What the exercise asks - Repeat the records word for word.

------ Given data ------

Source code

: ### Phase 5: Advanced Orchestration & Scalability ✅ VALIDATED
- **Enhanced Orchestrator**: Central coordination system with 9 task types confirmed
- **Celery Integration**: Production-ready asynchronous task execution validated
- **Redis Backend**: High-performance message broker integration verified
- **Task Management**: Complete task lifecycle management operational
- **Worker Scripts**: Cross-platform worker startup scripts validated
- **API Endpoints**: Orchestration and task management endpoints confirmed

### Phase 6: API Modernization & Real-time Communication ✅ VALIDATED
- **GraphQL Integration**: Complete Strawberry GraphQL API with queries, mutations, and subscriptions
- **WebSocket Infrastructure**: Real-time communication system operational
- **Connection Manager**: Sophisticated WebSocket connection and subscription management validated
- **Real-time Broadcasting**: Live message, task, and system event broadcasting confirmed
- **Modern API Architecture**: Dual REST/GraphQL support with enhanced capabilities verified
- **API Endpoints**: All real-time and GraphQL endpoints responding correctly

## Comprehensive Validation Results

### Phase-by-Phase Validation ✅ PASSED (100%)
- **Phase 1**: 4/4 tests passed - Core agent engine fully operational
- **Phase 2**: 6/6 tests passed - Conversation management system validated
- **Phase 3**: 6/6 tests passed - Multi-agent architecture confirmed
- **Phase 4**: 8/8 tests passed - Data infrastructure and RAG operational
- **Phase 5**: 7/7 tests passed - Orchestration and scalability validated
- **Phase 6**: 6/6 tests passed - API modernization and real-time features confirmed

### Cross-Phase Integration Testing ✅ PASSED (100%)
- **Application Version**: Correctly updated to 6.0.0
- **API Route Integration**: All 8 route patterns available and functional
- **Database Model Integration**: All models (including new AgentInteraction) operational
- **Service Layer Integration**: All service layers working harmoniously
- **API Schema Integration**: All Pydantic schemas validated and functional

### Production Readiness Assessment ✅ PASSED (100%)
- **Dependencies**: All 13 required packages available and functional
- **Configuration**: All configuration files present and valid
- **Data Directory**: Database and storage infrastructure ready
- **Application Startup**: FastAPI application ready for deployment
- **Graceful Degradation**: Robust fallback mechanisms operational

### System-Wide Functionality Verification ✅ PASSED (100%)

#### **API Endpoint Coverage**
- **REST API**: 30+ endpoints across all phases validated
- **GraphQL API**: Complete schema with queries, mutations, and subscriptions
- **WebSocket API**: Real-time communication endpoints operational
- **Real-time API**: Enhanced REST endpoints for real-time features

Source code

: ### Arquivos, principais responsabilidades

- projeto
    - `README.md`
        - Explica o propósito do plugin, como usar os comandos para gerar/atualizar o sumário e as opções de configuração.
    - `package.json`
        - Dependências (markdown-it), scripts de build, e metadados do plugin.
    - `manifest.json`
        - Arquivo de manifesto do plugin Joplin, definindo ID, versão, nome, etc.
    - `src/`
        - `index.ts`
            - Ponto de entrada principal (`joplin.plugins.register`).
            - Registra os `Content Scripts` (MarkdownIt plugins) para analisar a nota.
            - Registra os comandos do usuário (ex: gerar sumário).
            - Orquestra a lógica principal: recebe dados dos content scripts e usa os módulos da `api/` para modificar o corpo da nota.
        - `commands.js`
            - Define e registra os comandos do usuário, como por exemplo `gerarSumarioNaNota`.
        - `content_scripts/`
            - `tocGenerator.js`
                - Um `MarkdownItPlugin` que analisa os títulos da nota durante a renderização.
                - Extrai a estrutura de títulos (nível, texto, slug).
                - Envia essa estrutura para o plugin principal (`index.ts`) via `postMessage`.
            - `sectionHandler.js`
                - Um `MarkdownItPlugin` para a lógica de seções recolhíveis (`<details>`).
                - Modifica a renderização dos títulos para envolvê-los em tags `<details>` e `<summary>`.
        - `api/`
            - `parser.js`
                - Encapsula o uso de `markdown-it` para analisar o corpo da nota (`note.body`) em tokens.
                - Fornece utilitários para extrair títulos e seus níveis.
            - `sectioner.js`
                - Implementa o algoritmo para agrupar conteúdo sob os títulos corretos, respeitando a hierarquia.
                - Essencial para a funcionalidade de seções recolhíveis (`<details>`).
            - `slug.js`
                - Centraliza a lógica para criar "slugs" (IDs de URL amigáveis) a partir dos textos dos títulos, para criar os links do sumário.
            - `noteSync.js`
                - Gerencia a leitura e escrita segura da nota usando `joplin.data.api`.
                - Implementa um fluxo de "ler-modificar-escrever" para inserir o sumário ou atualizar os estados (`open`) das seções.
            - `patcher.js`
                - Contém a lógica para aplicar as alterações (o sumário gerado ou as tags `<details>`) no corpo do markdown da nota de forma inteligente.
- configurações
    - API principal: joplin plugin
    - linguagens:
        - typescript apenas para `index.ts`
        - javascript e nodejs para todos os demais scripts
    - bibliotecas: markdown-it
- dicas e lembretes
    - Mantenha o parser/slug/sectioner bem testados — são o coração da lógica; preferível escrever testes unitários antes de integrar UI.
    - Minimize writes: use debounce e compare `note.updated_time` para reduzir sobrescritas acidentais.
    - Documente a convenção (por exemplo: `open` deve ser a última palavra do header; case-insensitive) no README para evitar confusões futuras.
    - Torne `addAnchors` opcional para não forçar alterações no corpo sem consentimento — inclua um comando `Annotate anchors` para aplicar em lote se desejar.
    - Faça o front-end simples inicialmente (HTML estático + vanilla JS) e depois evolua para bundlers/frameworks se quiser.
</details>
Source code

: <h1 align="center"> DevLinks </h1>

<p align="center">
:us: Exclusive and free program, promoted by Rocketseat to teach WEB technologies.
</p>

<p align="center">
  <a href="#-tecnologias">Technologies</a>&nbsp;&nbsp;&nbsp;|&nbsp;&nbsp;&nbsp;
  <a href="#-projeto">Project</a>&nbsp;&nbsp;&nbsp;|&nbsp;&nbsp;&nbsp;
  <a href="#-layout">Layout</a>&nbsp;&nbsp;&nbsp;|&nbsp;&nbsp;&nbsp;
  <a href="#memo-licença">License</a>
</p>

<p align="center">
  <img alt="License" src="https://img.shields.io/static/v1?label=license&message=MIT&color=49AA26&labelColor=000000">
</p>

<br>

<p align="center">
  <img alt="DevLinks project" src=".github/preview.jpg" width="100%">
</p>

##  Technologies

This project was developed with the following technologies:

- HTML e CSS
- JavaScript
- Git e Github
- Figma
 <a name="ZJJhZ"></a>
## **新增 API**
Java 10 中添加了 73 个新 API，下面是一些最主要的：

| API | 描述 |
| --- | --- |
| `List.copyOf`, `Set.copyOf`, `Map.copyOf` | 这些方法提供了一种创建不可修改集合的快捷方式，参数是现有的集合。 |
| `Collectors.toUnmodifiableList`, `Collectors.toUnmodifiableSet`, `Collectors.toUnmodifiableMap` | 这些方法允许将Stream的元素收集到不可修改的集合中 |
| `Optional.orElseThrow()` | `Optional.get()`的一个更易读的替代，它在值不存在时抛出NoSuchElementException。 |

------

Task solution -
Source code

: ### Phase 5: Advanced Orchestration & Scalability ✅ VALIDATED
- **Enhanced Orchestrator**: Central coordination system with 9 task types confirmed
- **Celery Integration**: Production-ready asynchronous task execution validated
- **Redis Backend**: High-performance message broker integration verified
- **Task Management**: Complete task lifecycle management operational
- **Worker Scripts**: Cross-platform worker startup scripts validated
- **API Endpoints**: Orchestration and task management endpoints confirmed

### Phase 6: API Modernization & Real-time Communication ✅ VALIDATED
- **GraphQL Integration**: Complete Strawberry GraphQL API with queries, mutations, and subscriptions
- **WebSocket Infrastructure**: Real-time communication system operational
- **Connection Manager**: Sophisticated WebSocket connection and subscription management validated
- **Real-time Broadcasting**: Live message, task, and system event broadcasting confirmed
- **Modern API Architecture**: Dual REST/GraphQL support with enhanced capabilities verified
- **API Endpoints**: All real-time and GraphQL endpoints responding correctly

## Comprehensive Validation Results

### Phase-by-Phase Validation ✅ PASSED (100%)
- **Phase 1**: 4/4 tests passed - Core agent engine fully operational
- **Phase 2**: 6/6 tests passed - Conversation management system validated
- **Phase 3**: 6/6 tests passed - Multi-agent architecture confirmed
- **Phase 4**: 8/8 tests passed - Data infrastructure and RAG operational
- **Phase 5**: 7/7 tests passed - Orchestration and scalability validated
- **Phase 6**: 6/6 tests passed - API modernization and real-time features confirmed

### Cross-Phase Integration Testing ✅ PASSED (100%)
- **Application Version**: Correctly updated to 6.0.0
- **API Route Integration**: All 8 route patterns available and functional
- **Database Model Integration**: All models (including new AgentInteraction) operational
- **Service Layer Integration**: All service layers working harmoniously
- **API Schema Integration**: All Pydantic schemas validated and functional

### Production Readiness Assessment ✅ PASSED (100%)
- **Dependencies**: All 13 required packages available and functional
- **Configuration**: All configuration files present and valid
- **Data Directory**: Database and storage infrastructure ready
- **Application Startup**: FastAPI application ready for deployment
- **Graceful Degradation**: Robust fallback mechanisms operational

### System-Wide Functionality Verification ✅ PASSED (100%)

#### **API Endpoint Coverage**
- **REST API**: 30+ endpoints across all phases validated
- **GraphQL API**: Complete schema with queries, mutations, and subscriptions
- **WebSocket API**: Real-time communication endpoints operational
- **Real-time API**: Enhanced REST endpoints for real-time features

Source code

: ### Arquivos, principais responsabilidades

- projeto
    - `README.md`
        - Explica o propósito do plugin, como usar os comandos para gerar/atualizar o sumário e as opções de configuração.
    - `package.json`
        - Dependências (markdown-it), scripts de build, e metadados do plugin.
    - `manifest.json`
        - Arquivo de manifesto do plugin Joplin, definindo ID, versão, nome, etc.
    - `src/`
        - `index.ts`
            - Ponto de entrada principal (`joplin.plugins.register`).
            - Registra os `Content Scripts` (MarkdownIt plugins) para analisar a nota.
            - Registra os comandos do usuário (ex: gerar sumário).
            - Orquestra a lógica principal: recebe dados dos content scripts e usa os módulos da `api/` para modificar o corpo da nota.
        - `commands.js`
            - Define e registra os comandos do usuário, como por exemplo `gerarSumarioNaNota`.
        - `content_scripts/`
            - `tocGenerator.js`
                - Um `MarkdownItPlugin` que analisa os títulos da nota durante a renderização.
                - Extrai a estrutura de títulos (nível, texto, slug).
                - Envia essa estrutura para o plugin principal (`index.ts`) via `postMessage`.
            - `sectionHandler.js`
                - Um `MarkdownItPlugin` para a lógica de seções recolhíveis (`<details>`).
                - Modifica a renderização dos títulos para envolvê-los em tags `<details>` e `<summary>`.
        - `api/`
            - `parser.js`
                - Encapsula o uso de `markdown-it` para analisar o corpo da nota (`note.body`) em tokens.
                - Fornece utilitários para extrair títulos e seus níveis.
            - `sectioner.js`
                - Implementa o algoritmo para agrupar conteúdo sob os títulos corretos, respeitando a hierarquia.
                - Essencial para a funcionalidade de seções recolhíveis (`<details>`).
            - `slug.js`
                - Centraliza a lógica para criar "slugs" (IDs de URL amigáveis) a partir dos textos dos títulos, para criar os links do sumário.
            - `noteSync.js`
                - Gerencia a leitura e escrita segura da nota usando `joplin.data.api`.
                - Implementa um fluxo de "ler-modificar-escrever" para inserir o sumário ou atualizar os estados (`open`) das seções.
            - `patcher.js`
                - Contém a lógica para aplicar as alterações (o sumário gerado ou as tags `<details>`) no corpo do markdown da nota de forma inteligente.
- configurações
    - API principal: joplin plugin
    - linguagens:
        - typescript apenas para `index.ts`
        - javascript e nodejs para todos os demais scripts
    - bibliotecas: markdown-it
- dicas e lembretes
    - Mantenha o parser/slug/sectioner bem testados — são o coração da lógica; preferível escrever testes unitários antes de integrar UI.
    - Minimize writes: use debounce e compare `note.updated_time` para reduzir sobrescritas acidentais.
    - Documente a convenção (por exemplo: `open` deve ser a última palavra do header; case-insensitive) no README para evitar confusões futuras.
    - Torne `addAnchors` opcional para não forçar alterações no corpo sem consentimento — inclua um comando `Annotate anchors` para aplicar em lote se desejar.
    - Faça o front-end simples inicialmente (HTML estático + vanilla JS) e depois evolua para bundlers/frameworks se quiser.
</details>
Source code

: <h1 align="center"> DevLinks </h1>

<p align="center">
:us: Exclusive and free program, promoted by Rocketseat to teach WEB technologies.
</p>

<p align="center">
  <a href="#-tecnologias">Technologies</a>&nbsp;&nbsp;&nbsp;|&nbsp;&nbsp;&nbsp;
  <a href="#-projeto">Project</a>&nbsp;&nbsp;&nbsp;|&nbsp;&nbsp;&nbsp;
  <a href="#-layout">Layout</a>&nbsp;&nbsp;&nbsp;|&nbsp;&nbsp;&nbsp;
  <a href="#memo-licença">License</a>
</p>

<p align="center">
  <img alt="License" src="https://img.shields.io/static/v1?label=license&message=MIT&color=49AA26&labelColor=000000">
</p>

<br>

<p align="center">
  <img alt="DevLinks project" src=".github/preview.jpg" width="100%">
</p>

##  Technologies

This project was developed with the following technologies:

- HTML e CSS
- JavaScript
- Git e Github
- Figma
 <a name="ZJJhZ"></a>
## **新增 API**
Java 10 中添加了 73 个新 API，下面是一些最主要的：

| API | 描述 |
| --- | --- |
| `List.copyOf`, `Set.copyOf`, `Map.copyOf` | 这些方法提供了一种创建不可修改集合的快捷方式，参数是现有的集合。 |
| `Collectors.toUnmodifiableList`, `Collectors.toUnmodifiableSet`, `Collectors.toUnmodifiableMap` | 这些方法允许将Stream的元素收集到不可修改的集合中 |
| `Optional.orElseThrow()` | `Optional.get()`的一个更易读的替代，它在值不存在时抛出NoSuchElementException。 |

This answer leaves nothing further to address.